RECORDS FOR THIS EXERCISE ->
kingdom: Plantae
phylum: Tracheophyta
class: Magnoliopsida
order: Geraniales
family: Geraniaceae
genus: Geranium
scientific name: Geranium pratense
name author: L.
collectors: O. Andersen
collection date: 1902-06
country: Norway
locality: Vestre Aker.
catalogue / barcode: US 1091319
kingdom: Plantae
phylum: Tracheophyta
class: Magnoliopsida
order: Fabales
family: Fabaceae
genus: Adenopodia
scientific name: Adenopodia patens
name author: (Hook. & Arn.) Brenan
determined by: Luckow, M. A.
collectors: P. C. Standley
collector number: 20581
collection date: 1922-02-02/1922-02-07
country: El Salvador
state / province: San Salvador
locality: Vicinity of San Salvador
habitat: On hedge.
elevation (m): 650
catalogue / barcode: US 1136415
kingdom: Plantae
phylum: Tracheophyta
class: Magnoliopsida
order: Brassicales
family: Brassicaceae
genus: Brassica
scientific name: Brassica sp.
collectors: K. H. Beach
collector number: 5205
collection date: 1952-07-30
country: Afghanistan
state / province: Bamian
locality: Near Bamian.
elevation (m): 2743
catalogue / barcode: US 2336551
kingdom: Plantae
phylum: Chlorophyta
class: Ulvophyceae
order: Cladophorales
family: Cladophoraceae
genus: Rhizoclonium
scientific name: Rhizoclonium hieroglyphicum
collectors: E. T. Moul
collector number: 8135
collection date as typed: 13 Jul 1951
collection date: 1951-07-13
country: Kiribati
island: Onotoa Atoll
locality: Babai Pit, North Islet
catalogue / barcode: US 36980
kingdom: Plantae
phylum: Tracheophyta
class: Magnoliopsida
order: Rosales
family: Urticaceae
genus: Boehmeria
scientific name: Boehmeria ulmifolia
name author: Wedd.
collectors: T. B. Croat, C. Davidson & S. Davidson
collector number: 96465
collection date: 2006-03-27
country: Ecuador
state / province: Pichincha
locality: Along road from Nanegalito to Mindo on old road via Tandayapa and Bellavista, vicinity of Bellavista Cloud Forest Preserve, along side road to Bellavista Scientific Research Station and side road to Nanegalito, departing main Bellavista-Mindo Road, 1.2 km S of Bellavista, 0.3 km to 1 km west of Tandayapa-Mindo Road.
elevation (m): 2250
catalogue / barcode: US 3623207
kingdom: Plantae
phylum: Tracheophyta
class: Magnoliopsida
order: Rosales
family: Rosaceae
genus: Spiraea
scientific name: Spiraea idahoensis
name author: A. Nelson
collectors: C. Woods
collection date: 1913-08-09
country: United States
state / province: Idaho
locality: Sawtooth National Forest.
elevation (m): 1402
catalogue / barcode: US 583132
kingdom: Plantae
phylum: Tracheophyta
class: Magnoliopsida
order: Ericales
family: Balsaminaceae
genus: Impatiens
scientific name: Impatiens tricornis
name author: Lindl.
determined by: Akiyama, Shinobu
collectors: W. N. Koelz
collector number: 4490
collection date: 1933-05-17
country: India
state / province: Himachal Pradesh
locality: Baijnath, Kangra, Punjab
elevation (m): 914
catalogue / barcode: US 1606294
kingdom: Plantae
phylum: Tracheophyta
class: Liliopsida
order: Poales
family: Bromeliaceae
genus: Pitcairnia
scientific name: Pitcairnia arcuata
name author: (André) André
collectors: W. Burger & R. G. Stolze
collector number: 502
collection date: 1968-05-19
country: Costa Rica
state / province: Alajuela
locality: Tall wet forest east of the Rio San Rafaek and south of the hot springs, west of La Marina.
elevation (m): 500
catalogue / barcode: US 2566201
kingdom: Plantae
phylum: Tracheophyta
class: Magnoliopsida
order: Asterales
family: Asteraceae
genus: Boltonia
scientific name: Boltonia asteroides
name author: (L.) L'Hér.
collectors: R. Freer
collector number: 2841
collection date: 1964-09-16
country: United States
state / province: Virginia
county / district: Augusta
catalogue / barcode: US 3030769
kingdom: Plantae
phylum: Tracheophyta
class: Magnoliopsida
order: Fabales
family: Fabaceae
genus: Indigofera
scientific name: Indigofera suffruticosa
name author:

PROMPT -> Locate each line of the data above that contains the word "elevation", treating uppercase and lowercase as different, and copy those lines.

SOLUTION FOR THIS EXERCISE ->
elevation (m): 650
elevation (m): 2743
elevation (m): 2250
elevation (m): 1402
elevation (m): 914
elevation (m): 500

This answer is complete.